Streaming vs buffering

Storage typeMemoryBehaviour
PassthroughConstant (chunked)Streamed directly — zero-copy
DeltaO(file_size)Buffered — xdelta3 is a batch algorithm
ReferenceO(file_size)Buffered (same as delta)

DGP_MAX_OBJECT_SIZE (default 100 MB) caps the memory used for reconstruction. The reference is held in an LRU cache (DGP_CACHE_MB, default 100 MB — bump to 1024+ in production) so hot reads skip the backend fetch.

Integrity

Every delta-reconstructed file is SHA-256 verified before being returned to the client:

  1. On PUT: SHA-256 is computed on the original bytes and stored in metadata.
  2. On GET: SHA-256 is recomputed on the reconstructed bytes.
  3. On mismatch: the cached reference is evicted and the client gets 500 InternalError — never corrupt data.

Passthrough files are streamed directly (no buffered hash — incompatible with constant-memory streaming).

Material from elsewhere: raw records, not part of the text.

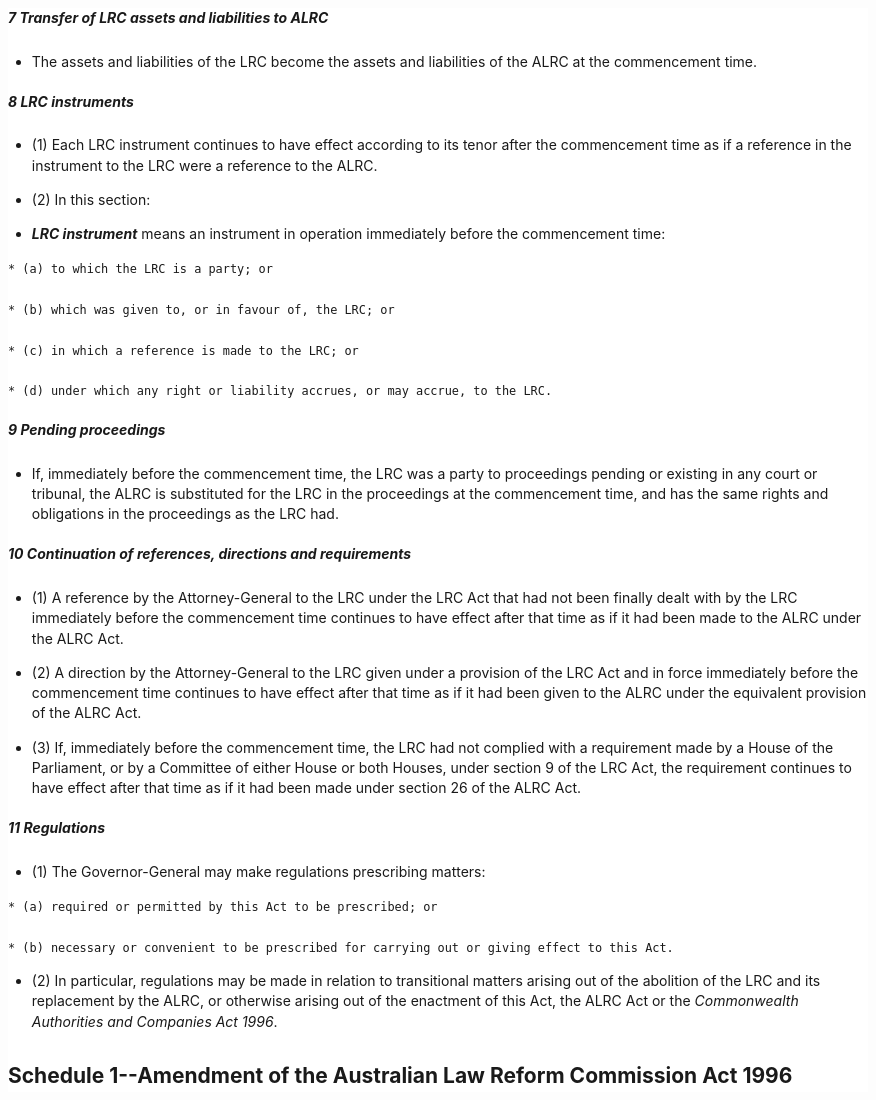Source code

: ##### 7  Transfer of LRC assets and liabilities to ALRC

   * The assets and liabilities of the LRC become the assets and liabilities of the ALRC at the commencement time.

##### 8  LRC instruments

   * (1) Each LRC instrument continues to have effect according to its tenor after the commencement time as if a reference in the instrument to the LRC were a reference to the ALRC.

   * (2) In this section:

   * **_LRC instrument_** means an instrument in operation immediately before the commencement time:

    * (a) to which the LRC is a party; or

    * (b) which was given to, or in favour of, the LRC; or

    * (c) in which a reference is made to the LRC; or

    * (d) under which any right or liability accrues, or may accrue, to the LRC.

##### 9  Pending proceedings

   * If, immediately before the commencement time, the LRC was a party to proceedings pending or existing in any court or tribunal, the ALRC is substituted for the LRC in the proceedings at the commencement time, and has the same rights and obligations in the proceedings as the LRC had.

##### 10  Continuation of  references, directions and requirements

   * (1) A reference by the Attorney-General to the LRC under the LRC Act that had not been finally dealt with by the LRC immediately before the commencement time continues to have effect after that time as if it had been made to the ALRC under the ALRC Act.

   * (2) A direction by the Attorney-General to the LRC given under a provision of the LRC Act and in force immediately before the commencement time continues to have effect after that time as if it had been given to the ALRC under the equivalent provision of the ALRC Act.

   * (3) If, immediately before the commencement time, the LRC had not complied with a requirement made by a House of the Parliament, or by a Committee of either House or both Houses, under section 9 of the LRC Act, the requirement continues to have effect after that time as if it had been made under section 26 of the ALRC Act.

##### 11  Regulations

   * (1) The Governor-General may make regulations prescribing matters:

    * (a) required or permitted by this Act to be prescribed; or

    * (b) necessary or convenient to be prescribed for carrying out or giving effect to this Act.

   * (2) In particular, regulations may be made in relation to transitional matters arising out of the abolition of the LRC and its replacement by the ALRC, or otherwise arising out of the enactment of this Act, the ALRC Act or the _Commonwealth Authorities and Companies Act 1996_.

## 
## Schedule 1--Amendment of the Australian Law Reform Commission Act 1996
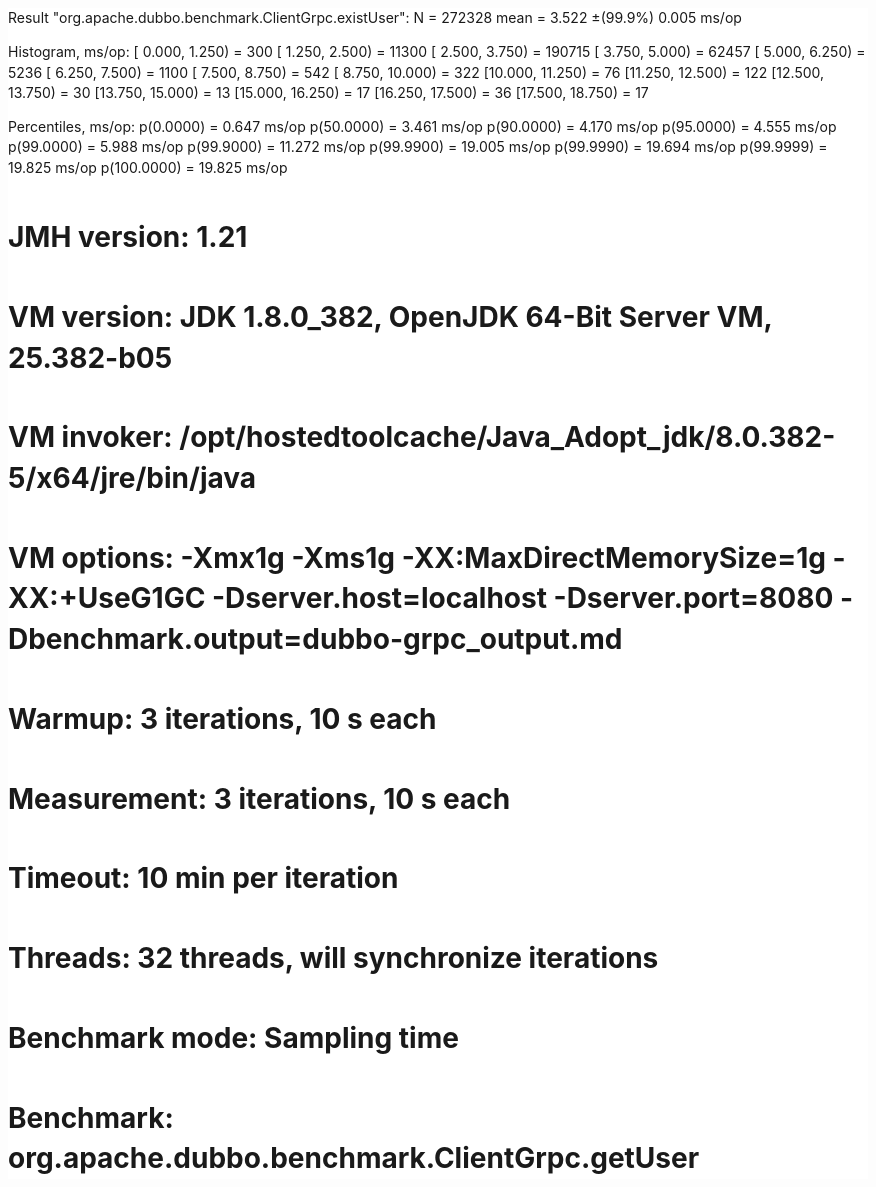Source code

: 

Result "org.apache.dubbo.benchmark.ClientGrpc.existUser":
  N = 272328
  mean =      3.522 ±(99.9%) 0.005 ms/op

  Histogram, ms/op:
    [ 0.000,  1.250) = 300 
    [ 1.250,  2.500) = 11300 
    [ 2.500,  3.750) = 190715 
    [ 3.750,  5.000) = 62457 
    [ 5.000,  6.250) = 5236 
    [ 6.250,  7.500) = 1100 
    [ 7.500,  8.750) = 542 
    [ 8.750, 10.000) = 322 
    [10.000, 11.250) = 76 
    [11.250, 12.500) = 122 
    [12.500, 13.750) = 30 
    [13.750, 15.000) = 13 
    [15.000, 16.250) = 17 
    [16.250, 17.500) = 36 
    [17.500, 18.750) = 17 

  Percentiles, ms/op:
      p(0.0000) =      0.647 ms/op
     p(50.0000) =      3.461 ms/op
     p(90.0000) =      4.170 ms/op
     p(95.0000) =      4.555 ms/op
     p(99.0000) =      5.988 ms/op
     p(99.9000) =     11.272 ms/op
     p(99.9900) =     19.005 ms/op
     p(99.9990) =     19.694 ms/op
     p(99.9999) =     19.825 ms/op
    p(100.0000) =     19.825 ms/op


# JMH version: 1.21
# VM version: JDK 1.8.0_382, OpenJDK 64-Bit Server VM, 25.382-b05
# VM invoker: /opt/hostedtoolcache/Java_Adopt_jdk/8.0.382-5/x64/jre/bin/java
# VM options: -Xmx1g -Xms1g -XX:MaxDirectMemorySize=1g -XX:+UseG1GC -Dserver.host=localhost -Dserver.port=8080 -Dbenchmark.output=dubbo-grpc_output.md
# Warmup: 3 iterations, 10 s each
# Measurement: 3 iterations, 10 s each
# Timeout: 10 min per iteration
# Threads: 32 threads, will synchronize iterations
# Benchmark mode: Sampling time
# Benchmark: org.apache.dubbo.benchmark.ClientGrpc.getUser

Storage-level integrity (filesystem checksums, S3's built-in) protects those.

Deltaspaces

A deltaspace is everything sharing the key prefix up to the last /. Each deltaspace has one reference.bin:

releases/v1.zip          ── deltaspace: "releases/"
releases/v2.zip          ── same deltaspace, delta against releases/reference.bin
releases/nested/v3.zip   ── deltaspace: "releases/nested/"
top-level.zip            ── deltaspace: "" (root)

The reference is seeded from the first delta-eligible upload in that deltaspace. Every subsequent delta is computed directly against the reference — there are no delta chains, so a single corrupt delta can't cascade.

Root-level keys (no / in the key) use an empty deltaspace id and live in the deltaspaces root.

Filesystem layout

Everything lives under DGP_DATA_DIR:

data/
  deltaspaces/
    releases/
      reference.bin              # internal baseline, not a user-visible key
      v1.zip.delta               # delta patch
      readme.txt                 # passthrough, stored with original filename
    reference.bin                # root-level deltaspace
    file.zip.delta

Nested prefixes become nested directories.

Metadata storage (xattr)

On the filesystem backend, metadata is a user.dg.metadata extended attribute on each data file's inode — no sidecar .meta files, halving inode usage.

Filesystem requirement: ext4, XFS, Btrfs, ZFS, or APFS. The proxy validates xattr support at startup and refuses to start if the filesystem doesn't support them.

Inspect:

# macOS
xattr -p user.dg.metadata data/deltaspaces/releases/v1.zip.delta

# Linux
getfattr -n user.dg.metadata --only-values data/deltaspaces/releases/v1.zip.delta

S3 backend layout

Each API bucket maps 1:1 to a real S3 bucket. Artefacts use the same naming as the filesystem backend:

releases/reference.bin
releases/v1.zip.delta
releases/readme.txt              # passthrough

Metadata travels as S3 user-metadata headers (x-amz-meta-dg-*) on each object. No sidecar files.

Metadata schema

Metadata is JSON-serialised from crate::types::FileMetadata. The interesting fields:

All entries: tool, original_name, file_sha256, file_size, md5, created_at, content_type.

When note = "delta": ref_key, ref_sha256, delta_size, delta_cmd.

When note = "passthrough": no extra fields — stored as-is with original filename.

When note = "reference": internal baseline; source_name records the user key that seeded it.

Presigned URLs

Presigned GET URLs work identically. The proxy verifies the presigned signature (including expiry, capped at 7 days to match AWS), then handles reconstruction internally. The signed URL never reaches the backend — the proxy makes its own authenticated request to storage.

Full presigned URL flow: reference/authentication.md.